(Saved data entries)
[Start of Attachment]

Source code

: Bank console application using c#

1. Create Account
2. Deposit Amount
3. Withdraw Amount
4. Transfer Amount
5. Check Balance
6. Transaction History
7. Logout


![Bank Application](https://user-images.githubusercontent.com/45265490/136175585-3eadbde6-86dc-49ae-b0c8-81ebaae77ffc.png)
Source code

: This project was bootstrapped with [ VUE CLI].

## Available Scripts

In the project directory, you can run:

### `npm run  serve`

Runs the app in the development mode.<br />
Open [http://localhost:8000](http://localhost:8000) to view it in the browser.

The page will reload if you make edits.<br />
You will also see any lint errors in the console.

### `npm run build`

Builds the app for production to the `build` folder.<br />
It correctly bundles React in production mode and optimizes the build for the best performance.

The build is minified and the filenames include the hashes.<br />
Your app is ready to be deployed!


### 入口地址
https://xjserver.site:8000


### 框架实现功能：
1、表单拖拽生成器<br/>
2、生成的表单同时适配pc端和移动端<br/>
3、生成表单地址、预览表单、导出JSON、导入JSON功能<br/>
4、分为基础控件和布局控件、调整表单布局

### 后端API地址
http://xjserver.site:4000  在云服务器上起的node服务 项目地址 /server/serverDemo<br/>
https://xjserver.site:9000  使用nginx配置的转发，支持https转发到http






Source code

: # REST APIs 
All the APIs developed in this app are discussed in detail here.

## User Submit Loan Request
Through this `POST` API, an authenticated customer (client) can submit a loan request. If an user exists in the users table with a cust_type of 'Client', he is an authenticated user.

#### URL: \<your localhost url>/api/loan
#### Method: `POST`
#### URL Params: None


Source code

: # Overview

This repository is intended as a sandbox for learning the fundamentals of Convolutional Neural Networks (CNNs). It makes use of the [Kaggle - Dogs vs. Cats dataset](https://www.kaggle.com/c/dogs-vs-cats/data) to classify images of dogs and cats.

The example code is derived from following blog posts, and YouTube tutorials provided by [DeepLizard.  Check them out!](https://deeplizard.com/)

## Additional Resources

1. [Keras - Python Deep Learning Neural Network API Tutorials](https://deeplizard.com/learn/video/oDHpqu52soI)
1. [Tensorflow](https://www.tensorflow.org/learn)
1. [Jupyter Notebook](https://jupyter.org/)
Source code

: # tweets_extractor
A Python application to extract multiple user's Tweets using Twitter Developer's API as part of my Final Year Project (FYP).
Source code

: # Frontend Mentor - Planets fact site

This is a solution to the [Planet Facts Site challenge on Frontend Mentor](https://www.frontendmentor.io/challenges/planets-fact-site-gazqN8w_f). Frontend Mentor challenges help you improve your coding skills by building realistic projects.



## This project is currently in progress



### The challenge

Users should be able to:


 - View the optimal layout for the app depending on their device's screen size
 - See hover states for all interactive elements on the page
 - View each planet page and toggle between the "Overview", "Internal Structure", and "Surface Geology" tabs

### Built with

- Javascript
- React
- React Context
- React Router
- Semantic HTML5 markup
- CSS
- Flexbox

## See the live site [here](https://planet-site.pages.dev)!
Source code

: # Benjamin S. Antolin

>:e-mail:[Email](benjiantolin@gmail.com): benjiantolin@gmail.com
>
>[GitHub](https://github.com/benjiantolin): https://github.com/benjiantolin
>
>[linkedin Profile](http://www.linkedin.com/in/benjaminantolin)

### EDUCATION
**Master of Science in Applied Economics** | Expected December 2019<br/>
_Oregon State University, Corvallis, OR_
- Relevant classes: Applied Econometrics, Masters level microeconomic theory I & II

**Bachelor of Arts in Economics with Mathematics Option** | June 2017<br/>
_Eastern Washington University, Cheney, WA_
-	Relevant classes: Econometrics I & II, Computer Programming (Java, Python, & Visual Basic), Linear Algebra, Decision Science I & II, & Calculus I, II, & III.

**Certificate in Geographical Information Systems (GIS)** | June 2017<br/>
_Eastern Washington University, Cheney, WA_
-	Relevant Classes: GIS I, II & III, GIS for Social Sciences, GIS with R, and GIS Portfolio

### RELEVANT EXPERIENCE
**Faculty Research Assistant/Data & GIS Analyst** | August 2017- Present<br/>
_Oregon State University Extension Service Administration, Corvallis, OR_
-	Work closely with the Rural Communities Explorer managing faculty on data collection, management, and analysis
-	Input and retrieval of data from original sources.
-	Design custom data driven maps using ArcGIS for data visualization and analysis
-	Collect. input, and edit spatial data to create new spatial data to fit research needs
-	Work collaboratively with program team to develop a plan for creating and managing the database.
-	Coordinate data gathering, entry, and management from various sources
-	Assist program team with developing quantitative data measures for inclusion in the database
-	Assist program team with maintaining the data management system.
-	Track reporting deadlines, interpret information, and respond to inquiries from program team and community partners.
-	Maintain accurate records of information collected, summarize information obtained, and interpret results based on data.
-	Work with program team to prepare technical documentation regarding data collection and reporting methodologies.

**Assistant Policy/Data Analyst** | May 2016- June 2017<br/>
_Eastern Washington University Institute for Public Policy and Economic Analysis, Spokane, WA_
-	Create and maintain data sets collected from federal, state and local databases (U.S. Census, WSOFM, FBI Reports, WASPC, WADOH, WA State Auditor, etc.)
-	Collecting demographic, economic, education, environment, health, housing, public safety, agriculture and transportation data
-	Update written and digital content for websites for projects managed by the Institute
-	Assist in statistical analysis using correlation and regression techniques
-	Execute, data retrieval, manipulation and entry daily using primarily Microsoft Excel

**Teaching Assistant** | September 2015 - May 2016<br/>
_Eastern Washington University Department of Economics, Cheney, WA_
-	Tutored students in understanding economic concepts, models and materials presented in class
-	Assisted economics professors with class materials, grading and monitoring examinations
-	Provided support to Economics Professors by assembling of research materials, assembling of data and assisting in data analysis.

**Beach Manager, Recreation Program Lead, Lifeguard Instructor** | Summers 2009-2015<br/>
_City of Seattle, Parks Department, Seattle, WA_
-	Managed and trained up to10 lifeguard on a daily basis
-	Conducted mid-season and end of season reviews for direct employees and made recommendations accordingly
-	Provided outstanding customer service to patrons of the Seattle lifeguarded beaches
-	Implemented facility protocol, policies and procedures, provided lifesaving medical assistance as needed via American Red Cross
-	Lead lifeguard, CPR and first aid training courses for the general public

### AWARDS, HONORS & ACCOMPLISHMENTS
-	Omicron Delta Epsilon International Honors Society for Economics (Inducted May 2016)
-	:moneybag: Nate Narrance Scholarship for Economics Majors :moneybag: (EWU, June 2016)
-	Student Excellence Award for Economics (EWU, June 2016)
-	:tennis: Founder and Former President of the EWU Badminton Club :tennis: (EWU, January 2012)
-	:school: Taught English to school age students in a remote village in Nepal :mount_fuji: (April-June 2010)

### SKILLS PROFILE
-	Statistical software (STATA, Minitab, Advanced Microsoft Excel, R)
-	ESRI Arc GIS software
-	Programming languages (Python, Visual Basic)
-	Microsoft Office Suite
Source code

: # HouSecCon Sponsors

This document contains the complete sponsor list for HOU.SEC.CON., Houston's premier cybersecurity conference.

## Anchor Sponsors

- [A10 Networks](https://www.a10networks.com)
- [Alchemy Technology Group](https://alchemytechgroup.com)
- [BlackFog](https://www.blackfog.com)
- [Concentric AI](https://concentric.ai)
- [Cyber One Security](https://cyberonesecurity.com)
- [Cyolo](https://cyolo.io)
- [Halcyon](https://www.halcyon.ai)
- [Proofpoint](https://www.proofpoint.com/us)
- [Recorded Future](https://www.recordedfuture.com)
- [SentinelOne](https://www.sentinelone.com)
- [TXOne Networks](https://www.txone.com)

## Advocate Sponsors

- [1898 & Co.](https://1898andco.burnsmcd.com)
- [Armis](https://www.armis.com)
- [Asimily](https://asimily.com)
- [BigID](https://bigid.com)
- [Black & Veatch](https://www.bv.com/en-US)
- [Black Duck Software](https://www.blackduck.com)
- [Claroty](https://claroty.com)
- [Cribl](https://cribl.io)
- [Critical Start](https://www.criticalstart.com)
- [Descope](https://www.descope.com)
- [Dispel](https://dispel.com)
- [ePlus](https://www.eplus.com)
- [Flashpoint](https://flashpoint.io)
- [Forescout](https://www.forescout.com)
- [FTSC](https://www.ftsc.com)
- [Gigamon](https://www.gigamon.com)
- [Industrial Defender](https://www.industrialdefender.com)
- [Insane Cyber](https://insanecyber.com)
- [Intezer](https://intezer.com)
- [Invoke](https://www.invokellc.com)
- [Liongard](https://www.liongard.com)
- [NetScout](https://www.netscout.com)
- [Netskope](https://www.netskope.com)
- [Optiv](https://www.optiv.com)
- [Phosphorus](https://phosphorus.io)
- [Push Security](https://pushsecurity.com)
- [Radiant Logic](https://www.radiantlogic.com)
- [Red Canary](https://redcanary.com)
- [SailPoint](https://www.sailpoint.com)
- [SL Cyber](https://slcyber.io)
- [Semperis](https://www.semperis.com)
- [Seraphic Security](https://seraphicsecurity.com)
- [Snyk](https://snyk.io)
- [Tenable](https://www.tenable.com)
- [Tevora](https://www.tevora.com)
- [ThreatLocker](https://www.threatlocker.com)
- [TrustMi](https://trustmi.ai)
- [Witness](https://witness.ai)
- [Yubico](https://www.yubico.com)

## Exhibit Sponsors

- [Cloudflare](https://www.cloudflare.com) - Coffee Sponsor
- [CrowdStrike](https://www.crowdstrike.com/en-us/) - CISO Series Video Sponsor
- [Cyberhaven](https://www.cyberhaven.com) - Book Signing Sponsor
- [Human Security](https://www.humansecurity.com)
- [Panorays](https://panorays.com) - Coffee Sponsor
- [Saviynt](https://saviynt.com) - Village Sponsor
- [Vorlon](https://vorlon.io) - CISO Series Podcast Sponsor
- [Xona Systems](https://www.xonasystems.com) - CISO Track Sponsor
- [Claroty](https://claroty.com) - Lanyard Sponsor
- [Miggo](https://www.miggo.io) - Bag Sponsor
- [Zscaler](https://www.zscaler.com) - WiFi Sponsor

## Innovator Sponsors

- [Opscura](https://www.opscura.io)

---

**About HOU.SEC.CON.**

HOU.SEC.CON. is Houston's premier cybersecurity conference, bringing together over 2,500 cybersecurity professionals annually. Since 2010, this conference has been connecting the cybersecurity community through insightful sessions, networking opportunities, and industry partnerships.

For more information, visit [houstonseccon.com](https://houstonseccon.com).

[End of Attachment]

Return the entries exactly through the "## User Submit Loan Request" line.

Source code

: Bank console application using c#

1. Create Account
2. Deposit Amount
3. Withdraw Amount
4. Transfer Amount
5. Check Balance
6. Transaction History
7. Logout


![Bank Application](https://user-images.githubusercontent.com/45265490/136175585-3eadbde6-86dc-49ae-b0c8-81ebaae77ffc.png)
Source code

: This project was bootstrapped with [ VUE CLI].

## Available Scripts

In the project directory, you can run:

### `npm run  serve`

Runs the app in the development mode.<br />
Open [http://localhost:8000](http://localhost:8000) to view it in the browser.

The page will reload if you make edits.<br />
You will also see any lint errors in the console.

### `npm run build`

Builds the app for production to the `build` folder.<br />
It correctly bundles React in production mode and optimizes the build for the best performance.

The build is minified and the filenames include the hashes.<br />
Your app is ready to be deployed!


### 入口地址
https://xjserver.site:8000


### 框架实现功能：
1、表单拖拽生成器<br/>
2、生成的表单同时适配pc端和移动端<br/>
3、生成表单地址、预览表单、导出JSON、导入JSON功能<br/>
4、分为基础控件和布局控件、调整表单布局

### 后端API地址
http://xjserver.site:4000  在云服务器上起的node服务 项目地址 /server/serverDemo<br/>
https://xjserver.site:9000  使用nginx配置的转发，支持https转发到http






Source code

: # REST APIs 
All the APIs developed in this app are discussed in detail here.

## User Submit Loan Request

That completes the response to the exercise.